Raak de gordelspanners enkele minuten na activering niet aan. Wanneer het gordelspansysteem tijdens een aanrijding wordt geactiveerd, kan het gordelspansysteem heet worden en u verbranden.
Carrosseriewerkzaamheden aan de voorzijde van de auto kunnen het gordelspansysteem beschadigen. Daarom raden we u aan om deze reparaties door een officiële HYUNDAI-dealer te laten uitvoeren.

2C_PretensionerComponent
Het gordelspansysteem bestaat voornamelijk uit de volgende onderdelen. In bovenstaande illustratie wordt getoond waar ze zich bevinden:
- Waarschuwingslampje SRS airbag
- Oprolmechanisme vooraan
- SRS Regelmodule
- Oprolmechanisme achteraan
De sensor die de SRS-regelmodule activeert, is verbonden met de gordelspanner.
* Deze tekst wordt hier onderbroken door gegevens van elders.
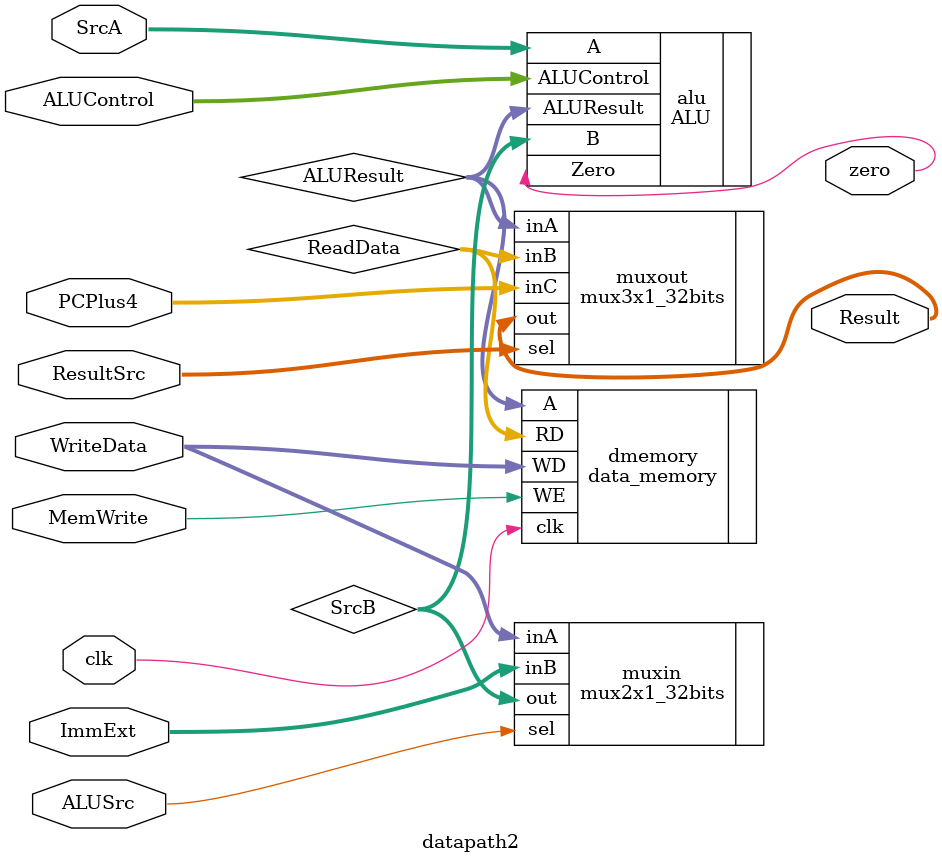
<source format=v>
module datapath2 (
  input [31:0] ImmExt,
  input [31:0] WriteData,
  input [31:0] SrcA,
  input [31:0] PCPlus4,
  input [2:0] ALUControl,
  input MemWrite,
  input [1:0] ResultSrc,
  input clk,
  input ALUSrc,
  output zero,
  output [31:0] Result
);

  wire [31:0] SrcB;
  wire [31:0] ALUResult;
  wire [31:0] ReadData;
  
  mux2x1_32bits muxin (
    .inA(WriteData),
    .inB(ImmExt),
    .sel(ALUSrc),
    .out(SrcB)
  );

  ALU alu (
    .A(SrcA),
    .B(SrcB),
    .ALUControl(ALUControl),
    .ALUResult(ALUResult),
    .Zero(zero)
  );

  data_memory dmemory (
    .clk(clk),
    .A(ALUResult),
    .WD(WriteData),
    .WE(MemWrite),
    .RD(ReadData)
  );

  mux3x1_32bits muxout (
    .inA(ALUResult),
    .inB(ReadData),
    .inC(PCPlus4),
    .sel(ResultSrc),
    .out(Result)
  );

endmodule

</source>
Het waarschuwingslampje voor de SRS-airbag op het instrumentenpaneel gaat ongeveer 3-6 seconden branden nadat de knop Start/Stop in de stand ON staat, en gaat dan uit.
Als de gordelspanner niet goed werkt, gaat het waarschuwingslampje branden, zelfs als de SRS-airbag niet defect is. Als het waarschuwingslampje niet gaat branden bij het starten van de auto of blijft branden of gaat branden tijdens het rijden, raden wij u aan de gordelspanners en/of de SRS-regelmodule zo snel mogelijk door een erkende HYUNDAI-dealer te laten controleren.
-
Gordelspanners kunnen worden geactiveerd bij bepaalde frontale of zijdelingse aanrijdingen of koprollen.
-
Wanneer de veiligheidsgordels worden geactiveerd, kan er een hard geluid te horen zijn en kan er fijn stof, dat op rook lijkt, zichtbaar zijn in het passagierscompartiment. Dit is niet schadelijk en is normaal in deze situatie.
-
Hoewel het niet giftig is, kan het fijne stof huidirritatie veroorzaken en moet het niet gedurende langere tijd worden ingeademd. Was de huid van alle blootgestelde lichaamsdelen grondig na een ongeval waarbij de gordelspanners werden geactiveerd.